Potentially New Zealand has enough feedstock to replace natural gas with biogas generated from organic waste to supply these smaller consumers, Clarke says.
And New Zealand energy companies are investing in biogas production facilities.
Biogas sourced from organic waste is increasingly being used internationally to transition away from fossil-sourced natural gas.
Denmark, for example, has already replaced 32 percent of its natural gas with biogas sourced largely from animal waste and has a target of ramping this up to 100 percent by 2030.
With a recent consumer preference study commissioned by the Energy Efficiency and Conservation Authority (EECA) confirming that most residential owners of gas appliances intend hanging on to them until the end of their service lives, if the potential of biogas is realised, they will be able to keep using their gas appliances indefinitely.

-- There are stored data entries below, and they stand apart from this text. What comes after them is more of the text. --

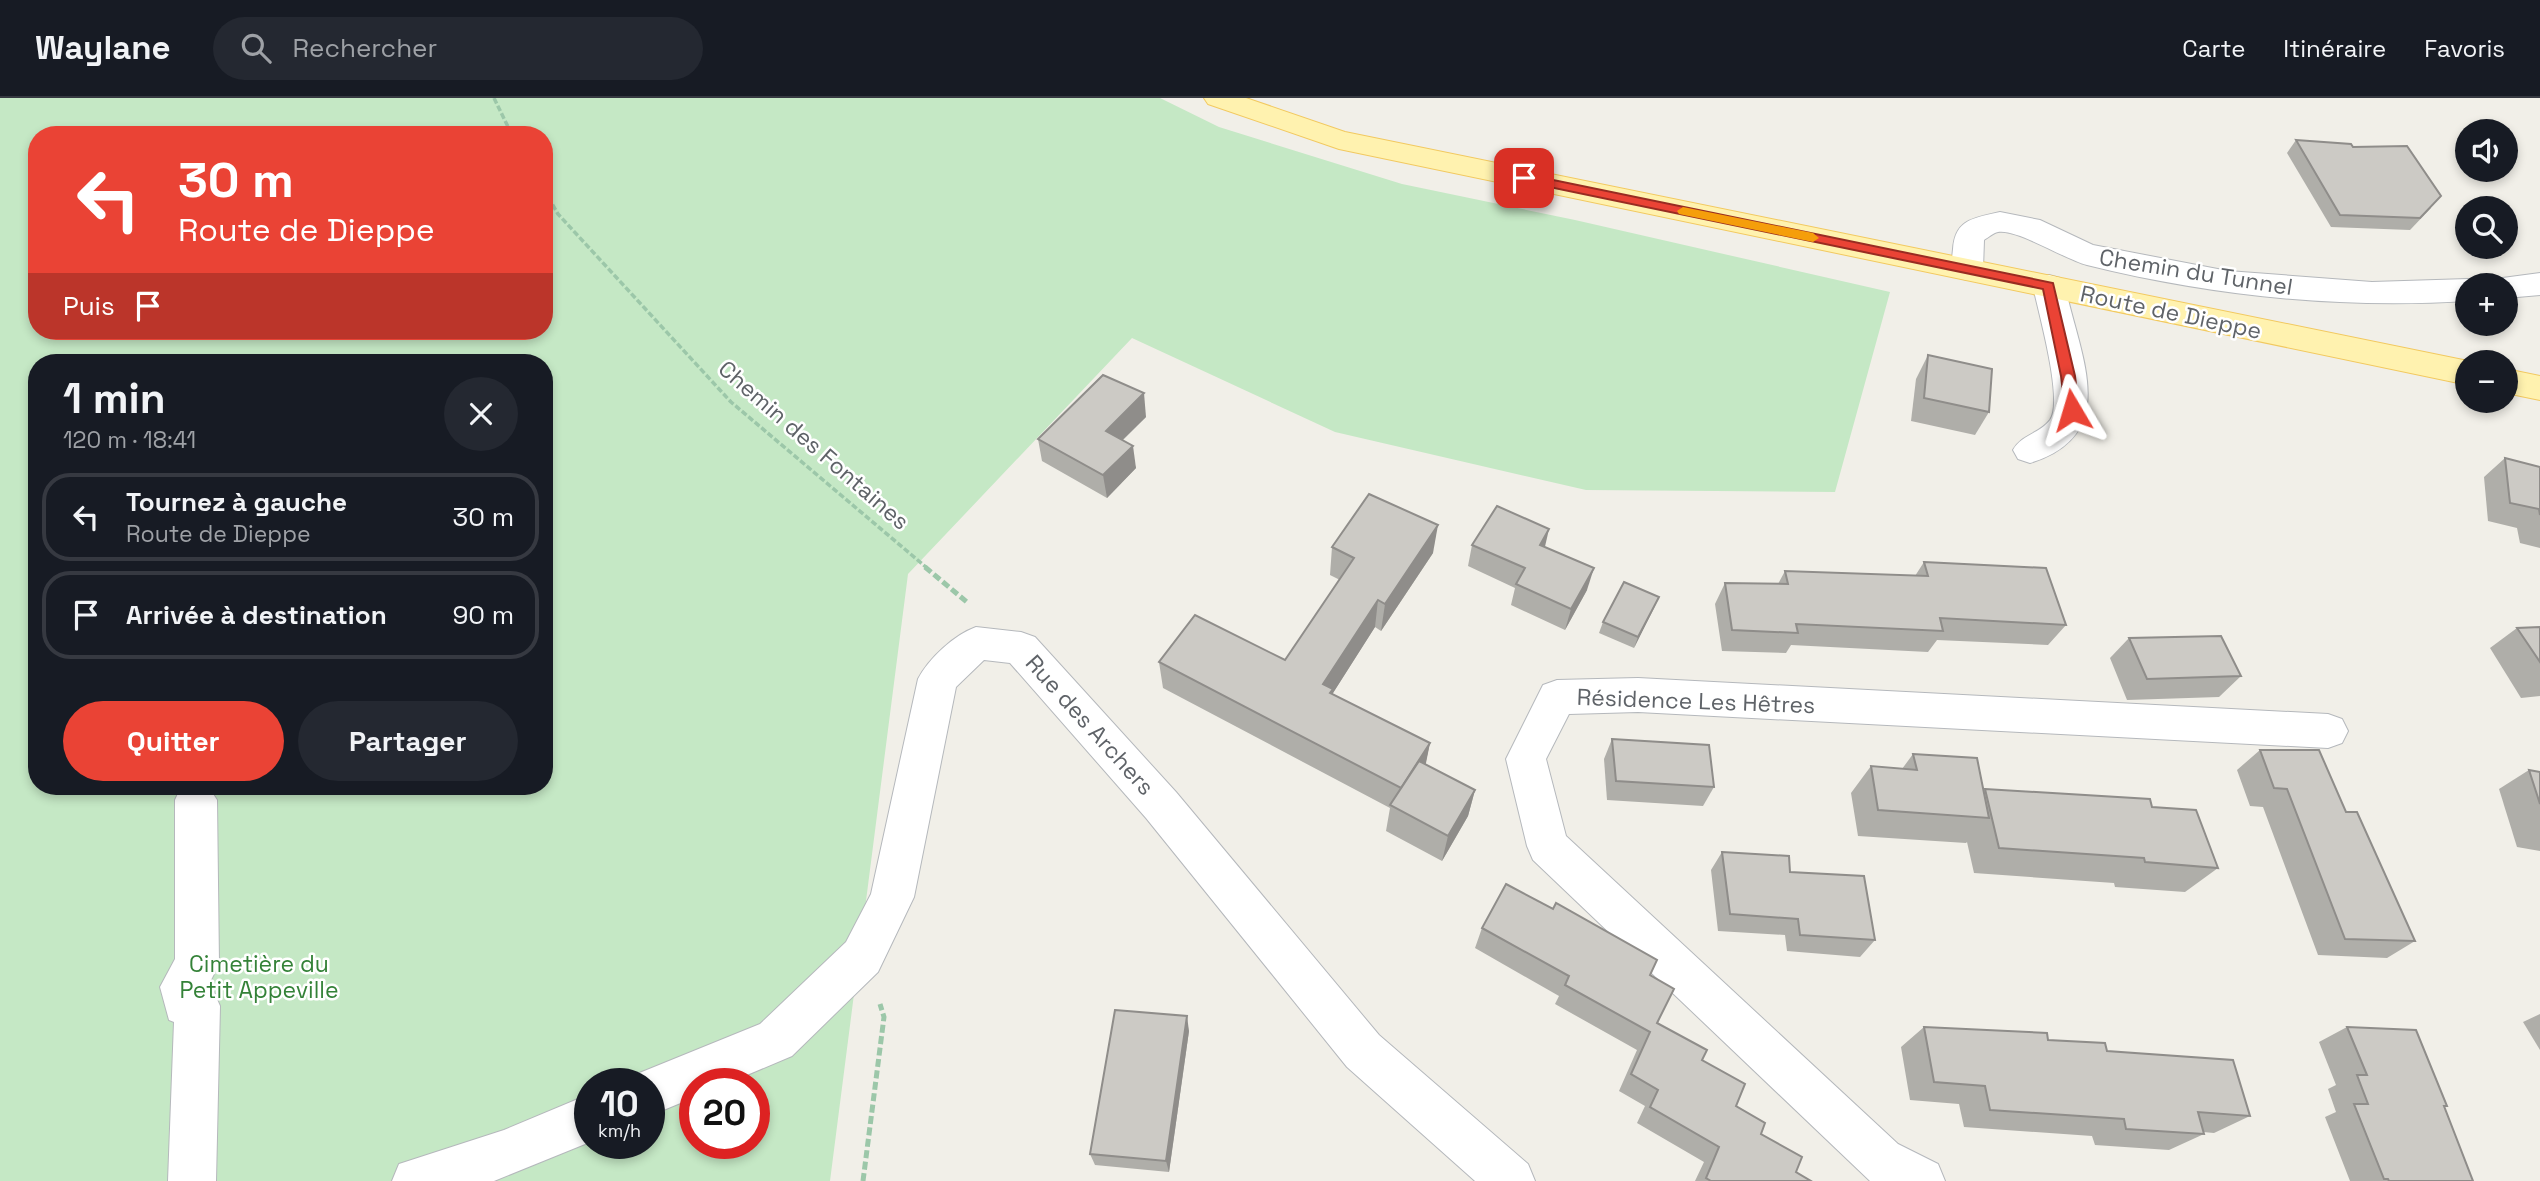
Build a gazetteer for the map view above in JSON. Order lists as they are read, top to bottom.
{
  "streets": {
    "main road": ["Route de Dieppe"],
    "street": ["Chemin du Tunnel", "Résidence Les Hêtres", "Rue des Archers"],
    "path": ["Chemin des Fontaines"]
  },
  "crossings": [
    ["Chemin du Tunnel", "Route de Dieppe"],
    ["Chemin des Fontaines", "Rue des Archers"]
  ],
  "parks": ["Cimetière du Petit Appeville"],
  "page": {
    "header": "Waylane",
    "search": "Rechercher",
    "nav": ["Carte", "Itinéraire", "Favoris"],
    "map_buttons": ["+", "−"],
    "turn": ["30 m", "Route de Dieppe"],
    "then": "Puis",
    "heading": ["1 min", "120 m · 18:41"],
    "list": [
      {
        "name": "Tournez à gauche",
        "note": "Route de Dieppe",
        "value": "30 m"
      },
      {
        "name": "Arrivée à destination",
        "value": "90 m"
      }
    ],
    "buttons": ["Quitter", "Partager"],
    "speed": "10 km/h",
    "limit": "20"
  }
}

A real advantage of this is they won’t have to stump up with the hefty upfront cost of replacing their appliances with non-gas alternatives, Clarke says.
Net-zero carbon biomethane is chemically identical to the natural gas-sourced methane we use today in our homes, and is fully compatible with existing gas appliances.
“Not only is the criticality of a sufficient supply of natural gas as a transition fuel being recognised by the Government for New Zealand’s energy security out to 2050, but the decarbonising of gas itself will mean consumers will continue to have a choice of low-carbon energy sources in a decarbonised energy future.”